4/ An overlay's parking spots are controlled by the overlay's ATC, but only within the radius of the spot (unless the overlay ARP is closest in which case the area around will also be in the overlay's jurisdiction). This enables AI in an overlay to request clearance etc. while on another airport's "territory". A problem that can arise from this is when an arriving AI aircraft cannot turn sharply enough into the spot (perhaps there is turn-around parking there using a hook-shaped taxi path with a very sharp turn). If the arriving AI cannot park directly on that spot, with precision, it won't subsequently be able to request departure clearance and will sit there forever. Because it isn't blocking anything on the airport I assume the AI engine just lets it stay. You can cure this by enlarging the parking spot to make it more forgiving, but it is always a balance between the needs of the overlay and its encroachment into the main airport.

Problems 3 and 4 are only noticeable when the nearest ARP (airfield reference point) is for the "other" airport, because it gives the "other" airport control over eveything that isn't in the AFD (whether it's the overlay or the main airport). When we say "overlay" we give the two AFD's a sense of priority, one over the other. Flight Sim doesn't see it that way. The sim "sees" two airports very close with intertwined infrastructure and applies simple rules to sort it out.

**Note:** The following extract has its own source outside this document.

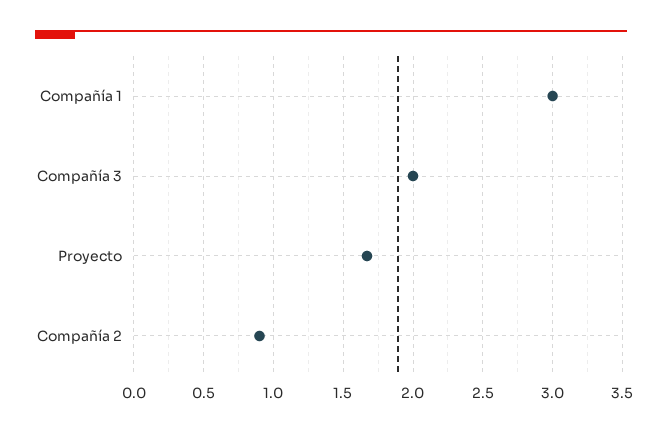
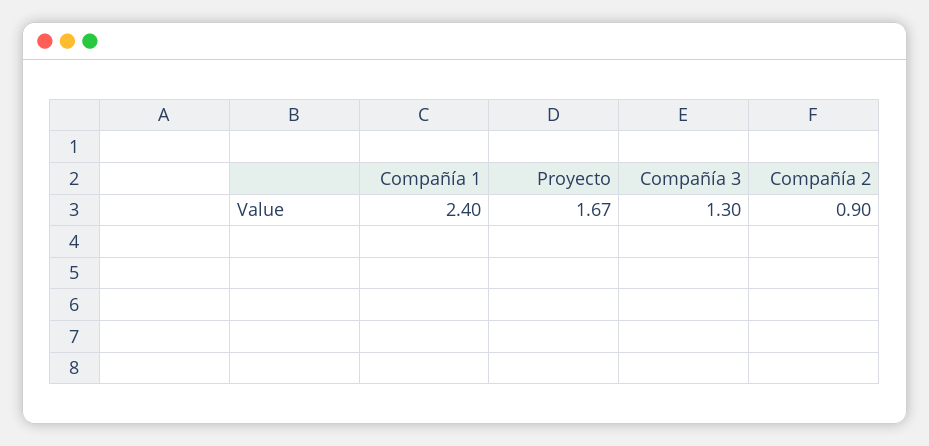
Compañía 1: 3 -> 2.4
Compañía 3: 2 -> 1.3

Take this example for problem 4, AI parking.

If the main airport controls the area because its ARP is closest, anything parking badly in an overlay will risk getting stuck there, slightly off its parking spot and unable to talk to ATC in the overlay. If the overlay's ARP is closest then parking imprecisely is less of a problem, because an AI that strays off the ideal parking position will still be able to talk to the correct controller, because the ARP gives them blanket control anyway.

The only certain way to assess who has control is by slewing your aircraft around the airport with the comms set to the ground control frequency, although the two AFDs will need different parking or some other feature that distinguishes them apart. For example if the main airport has gates and parking and the overlay has no gates and only parking, you will be able to see where the overlay has control by looking for points where the option of requesting taxy to gates is no longer there, only parking is available, and when the gates option reappears, the main airport's AFD is back in control. You could also temporarily change the frequency of the overlay's ground controller and see the shifts in control through the frequency changing instead.

Because the Flight Sim AI system gives control of an area to the nearest ARP, moving an overlay's ARP anywhere around the main airport can be problematic if it is too close, whether on the side that the overlay occupies or over on the other side. A lot of thought needs to be used to decide which direction and distance is best for the overlay's ARP. If you want the main airport AFD to be the reference and the overlay to be subordinate to it everywhere on the airport, it is probably wise to move the overlay's ARP to a distance at least twice that of the furthest part of the main airport's layout. Example, if there is a gate positioned 1 mile from the main airport's ARP and the overlay's ARP is going to be put off in that direction, the overlay's ARP will need to be 1.1 miles away from that gate to give the main airport blanket control of the gate and the area around it. This assumes that Flight Sim creates a control boundary between two close airports, and that we are moving that line of control off the airport boundary.

We're effectively saying that the airport called "Overlay" is a mile or so away from the other airport called "Main" but just happens to have all its infrastructure over on the main airport - that's probably how to visualize it.

These note aren't especially cohesive - they were drafted whenever I spotted something and did a brief investigstion, and because they all interact it's harder to come up with definitive rules. But they are all things I have seen over the past two or three weeks. Moving the ARP of an overlay around can have a huge influence, as can enlarging a parking spot or changing a taxiway width to make them more forgiving of wandering AI. I'm not going to claim that these are authoritative or definitive either. But they're a start!